Production network pattern in ASEAN.
Increasing importance of China in the region.
East Asian non-oil exports recorded 3-fold increase between 69/70 - 90/07: from 11% of global non-oil exports to 33%.
Japan dominated the 60s and 70s (60% of total east asian exports). This figure drops significantly to 20% in the late 00s.
China has been the main story, but also other regions.
Asian exports are 92% manufacturing goods.
Flying geese model coined by Akamatsu (1961, maybe earlier): Production moves from the lead to rearguard countries, starting with labor-intensive industries.
The Lead geese is Japan
Second tier are South Korea, Singapore, Tainwan and Hong Kong.
Third tier is Thailand, Malaysia, Indonesia
Rearguard: China, Vietnam, etc.
At the beginning, Japan grew faster in Asia (somewhere in the early 1900s to the 1960s)
At some point, Japan wage level became too expensive, and it sources labor-intensive industries to the second tier of the flock.
The second tier grew, then outsource its labor-intensive to the third tier. The second tier then develop its own innovation as well.
At it keeps on happening untul the rearguard.
GVC changed this model slightly in the 80s
In East Asia, the second unbundling concept has been central to their development strategy.
Kimura (2017) identifies 4 concepts:
Fragmentation theory (aka. the global value chain)
Two-dimensional fragmentation
New economic geography
Trade in value added (TiVA)
large reduction of trade cost mean firms can engage in trades in intermediate inputs.
Activities of a production process can be separated and move into countries with comparative advantage in those sectors.
This changes the calculation of industrial policy: free flow of goods is actually important for firms to marginally exploit its advantage
Labor-abundant countries like Vietnam can participate in the value chain of high-tech products by doing the assembly while import tech-heavy components from abroad.
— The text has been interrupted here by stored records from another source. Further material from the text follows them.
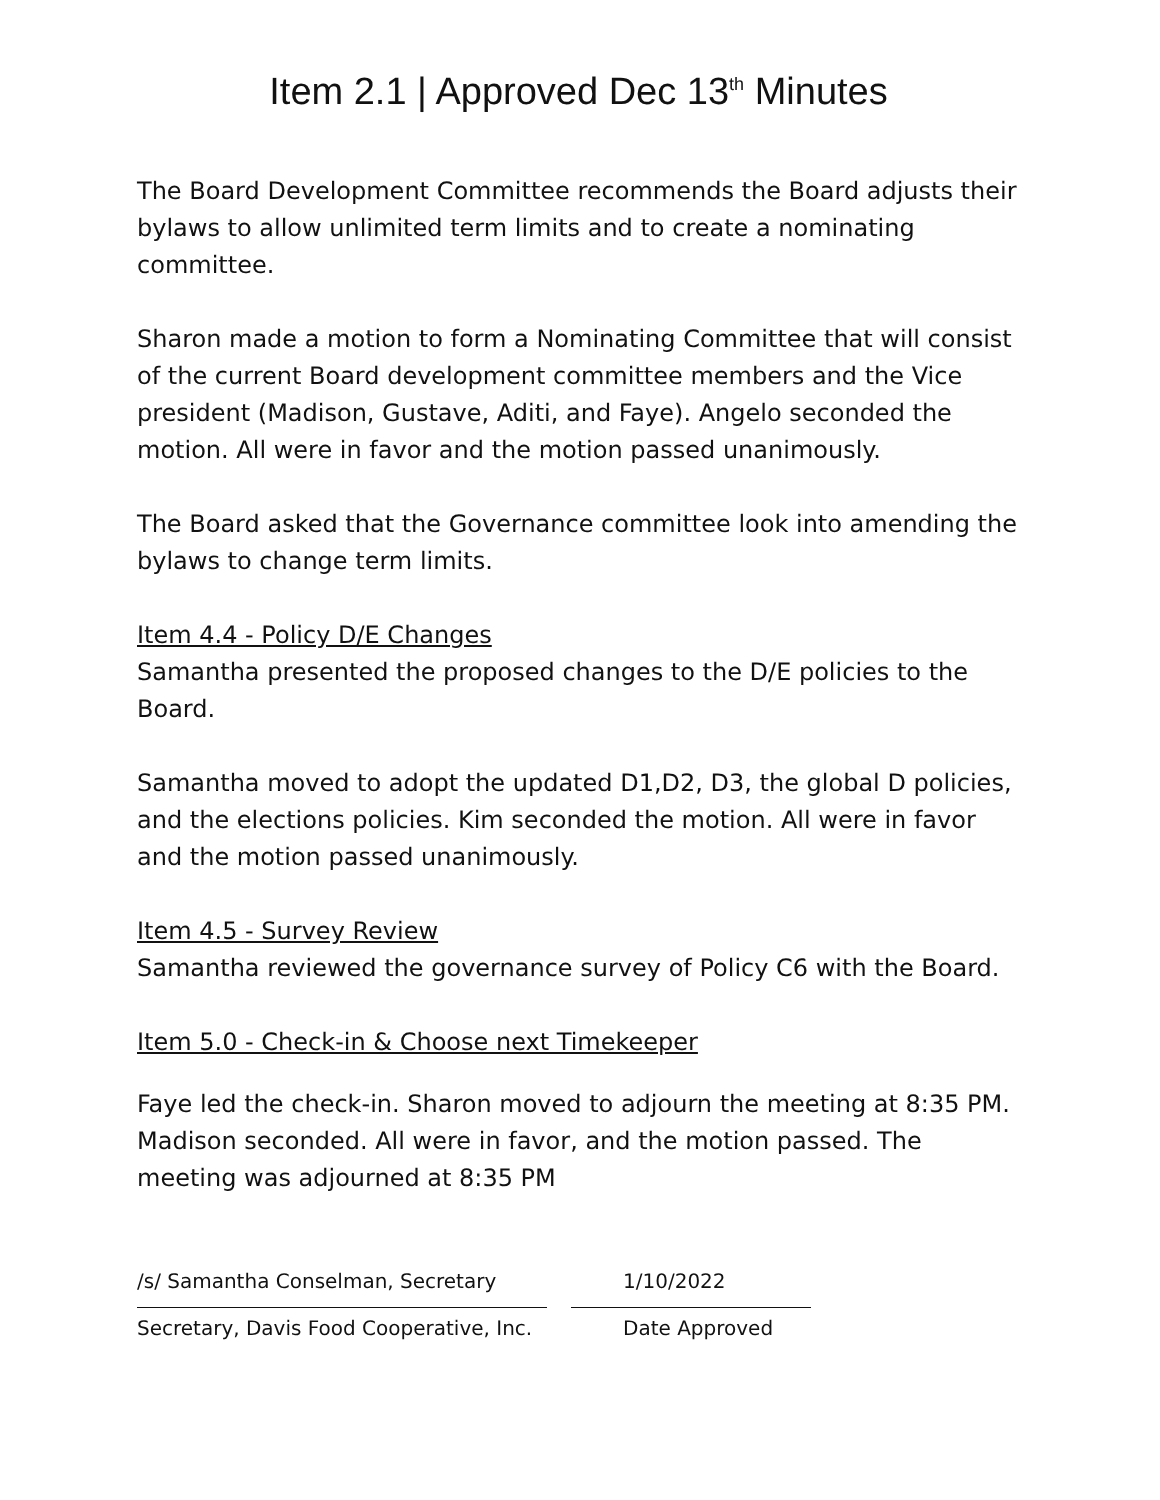Item 2.1 | Approved Dec 13<sup>th</sup> Minutes
The Board Development Committee recommends the Board adjusts their bylaws to allow unlimited term limits and to create a nominating committee.
Sharon made a motion to form a Nominating Committee that will consist of the current Board development committee members and the Vice president (Madison, Gustave, Aditi, and Faye). Angelo seconded the motion. All were in favor and the motion passed unanimously.
The Board asked that the Governance committee look into amending the bylaws to change term limits.
Item 4.4 - Policy D/E Changes
Samantha presented the proposed changes to the D/E policies to the Board.
Samantha moved to adopt the updated D1,D2, D3, the global D policies, and the elections policies. Kim seconded the motion. All were in favor and the motion passed unanimously.
Item 4.5 - Survey Review
Samantha reviewed the governance survey of Policy C6 with the Board.
Item 5.0 - Check-in & Choose next Timekeeper
Faye led the check-in. Sharon moved to adjourn the meeting at 8:35 PM. Madison seconded. All were in favor, and the motion passed. The meeting was adjourned at 8:35 PM
/s/ Samantha Conselman, Secretary
Secretary, Davis Food Cooperative, Inc.
1/10/2022
Date Approved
Backward participation like this is crucial for an industry to learn and upgrade.
The prototype of such model in ASEAN was the Penang export processing zone (EPZ) in the 70s to early 80s.
The EPZ manufactured semiconductors with 100% imported components for 100% foreign market (i.e., 100% import and 100% export)
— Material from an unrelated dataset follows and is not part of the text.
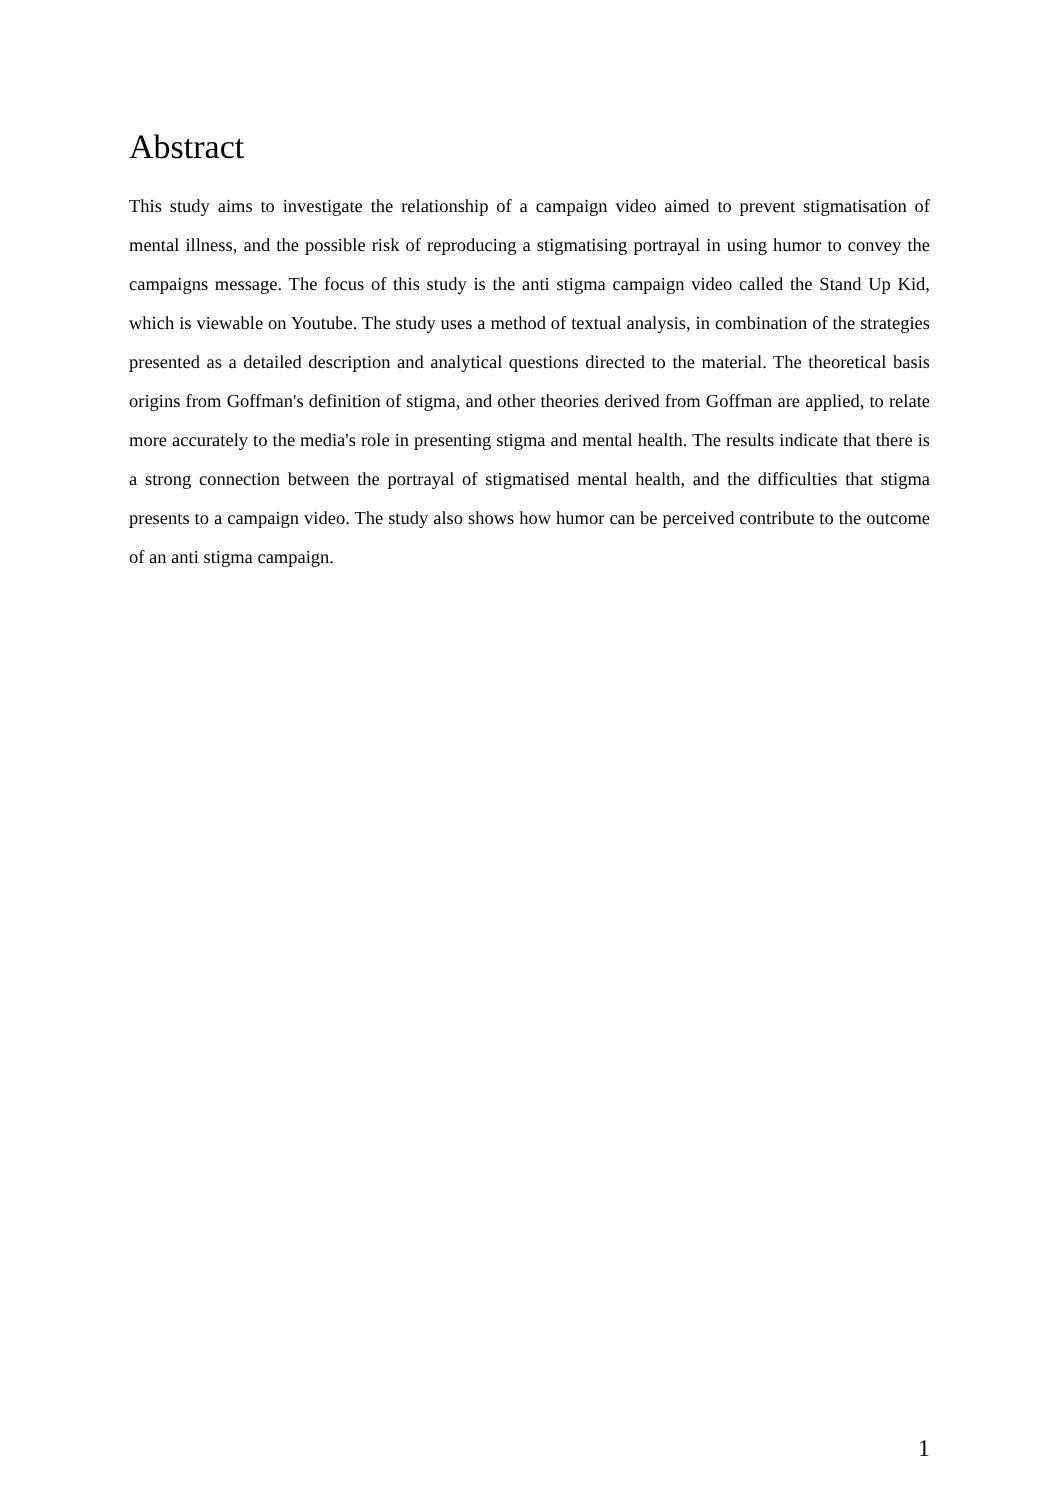Abstract
This study aims to investigate the relationship of a campaign video aimed to prevent stigmatisation of mental illness, and the possible risk of reproducing a stigmatising portrayal in using humor to convey the campaigns message. The focus of this study is the anti stigma campaign video called the Stand Up Kid, which is viewable on Youtube. The study uses a method of textual analysis, in combination of the strategies presented as a detailed description and analytical questions directed to the material. The theoretical basis origins from Goffman's definition of stigma, and other theories derived from Goffman are applied, to relate more accurately to the media's role in presenting stigma and mental health. The results indicate that there is a strong connection between the portrayal of stigmatised mental health, and the difficulties that stigma presents to a campaign video. The study also shows how humor can be perceived contribute to the outcome of an anti stigma campaign.
1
Hong Kong and China relationship on garment and light industries, where HK firms operates in China, utilizing the rules of origins and wage difference.
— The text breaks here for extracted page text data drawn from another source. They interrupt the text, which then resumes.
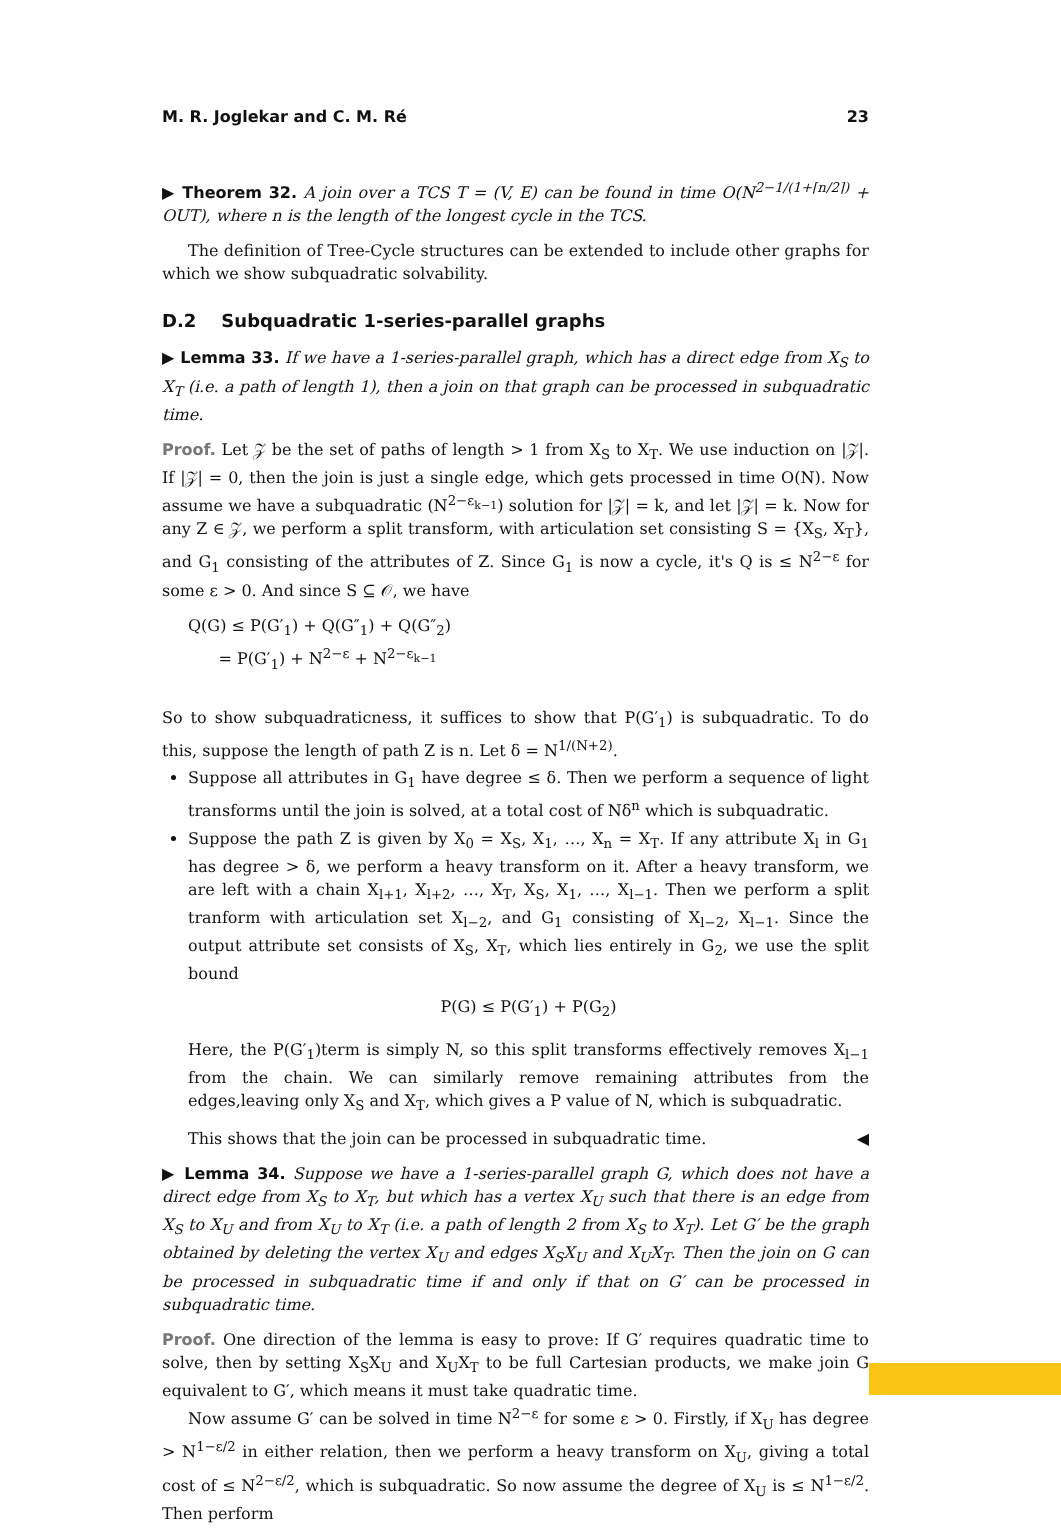M. R. Joglekar and C. M. Ré 23
▶ Theorem 32. A join over a TCS T = (V, E) can be found in time O(N<sup>2−1/(1+⌈n/2⌉)</sup> + OUT), where n is the length of the longest cycle in the TCS.
The definition of Tree-Cycle structures can be extended to include other graphs for which we show subquadratic solvability.
D.2 Subquadratic 1-series-parallel graphs
▶ Lemma 33. If we have a 1-series-parallel graph, which has a direct edge from X<sub>S</sub> to X<sub>T</sub> (i.e. a path of length 1), then a join on that graph can be processed in subquadratic time.
Proof. Let 𝒵 be the set of paths of length > 1 from X<sub>S</sub> to X<sub>T</sub>. We use induction on |𝒵|. If |𝒵| = 0, then the join is just a single edge, which gets processed in time O(N). Now assume we have a subquadratic (N<sup>2−ε<sub>k−1</sub></sup>) solution for |𝒵| = k, and let |𝒵| = k. Now for any Z ∈ 𝒵, we perform a split transform, with articulation set consisting S = {X<sub>S</sub>, X<sub>T</sub>}, and G<sub>1</sub> consisting of the attributes of Z. Since G<sub>1</sub> is now a cycle, it's Q is ≤ N<sup>2−ε</sup> for some ε > 0. And since S ⊆ 𝒪, we have
Q(G) ≤ P(G′<sub>1</sub>) + Q(G″<sub>1</sub>) + Q(G″<sub>2</sub>)
= P(G′<sub>1</sub>) + N<sup>2−ε</sup> + N<sup>2−ε<sub>k−1</sub></sup>
So to show subquadraticness, it suffices to show that P(G′<sub>1</sub>) is subquadratic. To do this, suppose the length of path Z is n. Let δ = N<sup>1/(N+2)</sup>.
Suppose all attributes in G<sub>1</sub> have degree ≤ δ. Then we perform a sequence of light transforms until the join is solved, at a total cost of Nδ<sup>n</sup> which is subquadratic.
Suppose the path Z is given by X<sub>0</sub> = X<sub>S</sub>, X<sub>1</sub>, …, X<sub>n</sub> = X<sub>T</sub>. If any attribute X<sub>l</sub> in G<sub>1</sub> has degree > δ, we perform a heavy transform on it. After a heavy transform, we are left with a chain X<sub>l+1</sub>, X<sub>l+2</sub>, …, X<sub>T</sub>, X<sub>S</sub>, X<sub>1</sub>, …, X<sub>l−1</sub>. Then we perform a split tranform with articulation set X<sub>l−2</sub>, and G<sub>1</sub> consisting of X<sub>l−2</sub>, X<sub>l−1</sub>. Since the output attribute set consists of X<sub>S</sub>, X<sub>T</sub>, which lies entirely in G<sub>2</sub>, we use the split bound
P(G) ≤ P(G′<sub>1</sub>) + P(G<sub>2</sub>)
Here, the P(G′<sub>1</sub>)term is simply N, so this split transforms effectively removes X<sub>l−1</sub> from the chain. We can similarly remove remaining attributes from the edges,leaving only X<sub>S</sub> and X<sub>T</sub>, which gives a P value of N, which is subquadratic.
This shows that the join can be processed in subquadratic time. ◀
▶ Lemma 34. Suppose we have a 1-series-parallel graph G, which does not have a direct edge from X<sub>S</sub> to X<sub>T</sub>, but which has a vertex X<sub>U</sub> such that there is an edge from X<sub>S</sub> to X<sub>U</sub> and from X<sub>U</sub> to X<sub>T</sub> (i.e. a path of length 2 from X<sub>S</sub> to X<sub>T</sub>). Let G′ be the graph obtained by deleting the vertex X<sub>U</sub> and edges X<sub>S</sub>X<sub>U</sub> and X<sub>U</sub>X<sub>T</sub>. Then the join on G can be processed in subquadratic time if and only if that on G′ can be processed in subquadratic time.
Proof. One direction of the lemma is easy to prove: If G′ requires quadratic time to solve, then by setting X<sub>S</sub>X<sub>U</sub> and X<sub>U</sub>X<sub>T</sub> to be full Cartesian products, we make join G equivalent to G′, which means it must take quadratic time.
Now assume G′ can be solved in time N<sup>2−ε</sup> for some ε > 0. Firstly, if X<sub>U</sub> has degree > N<sup>1−ε/2</sup> in either relation, then we perform a heavy transform on X<sub>U</sub>, giving a total cost of ≤ N<sup>2−ε/2</sup>, which is subquadratic. So now assume the degree of X<sub>U</sub> is ≤ N<sup>1−ε/2</sup>. Then perform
The important piece (tech owner) is still the head of the geese.
in the firm’s perspective, there are 2 important considerations:
Geograpihcal distance: the farther, the costlier fragmentation becomes.
Control: how much tasks actually gets outsourced
Longer-distance transaction tends to be intra-firm, while closer tasks are usually outsourced.
The close-distance transactions is the backbone of agglomeration in developing countries.
If developing countries want to move up the value-chain, local firms must be able to participate in the value chain.
It often comes through supplying lead firms (typically MNC FDI).
The lead firm often provides schematics and know-how for the SMEs. Out of numbers of them, some may learn and upgrade.
China largely succeed in utilizing this strategy (Chor, Manova, Yu 2021)
external economies of scale suggests that concentrating a large industry in one place benefit the world by reducing the cost for all.
However, comparative advantage of certain tasks create an incentives to move some tasks to a periphery economy
nickel is a great example for this model.
Using international input–output tables, allows us to measure the domestic/foreign value-added ratios embodied in each country’s production and exports.
This allows us to calculate the upstream–downstream position of each country’s industries.
Although the input–output analysis itself is an old quantitative technique, the TiVA framework enables us to visualise the overall picture of GVCs.
East Asia’s production network relies mostly on electrical machinery, particularly semi-conductor devices.
This is true for both components and final products.
Automotive is quite the opposite: only 4.7% in East Asia but around 33% in the Americas.
2 posible reasons: protectionism and low value-to-weight ratio.
According to the ASEAN Statistical yearbook 2021, China in 2020:
Largest source of import (23.5% of total ASEAN imports)
Second largest destination of exports (15.7% of total ASEAN exports)
5% of total FDI in the region
More than 22% of total visitors in 2019, the largest.
Trade with China is massive
China-East Asia trade flow accounts for nearly 90% of exports and imports in total manufacturing.
Increased imports of components from East Asia from 18% to 44% of total component imports from 94/95 to 06/07.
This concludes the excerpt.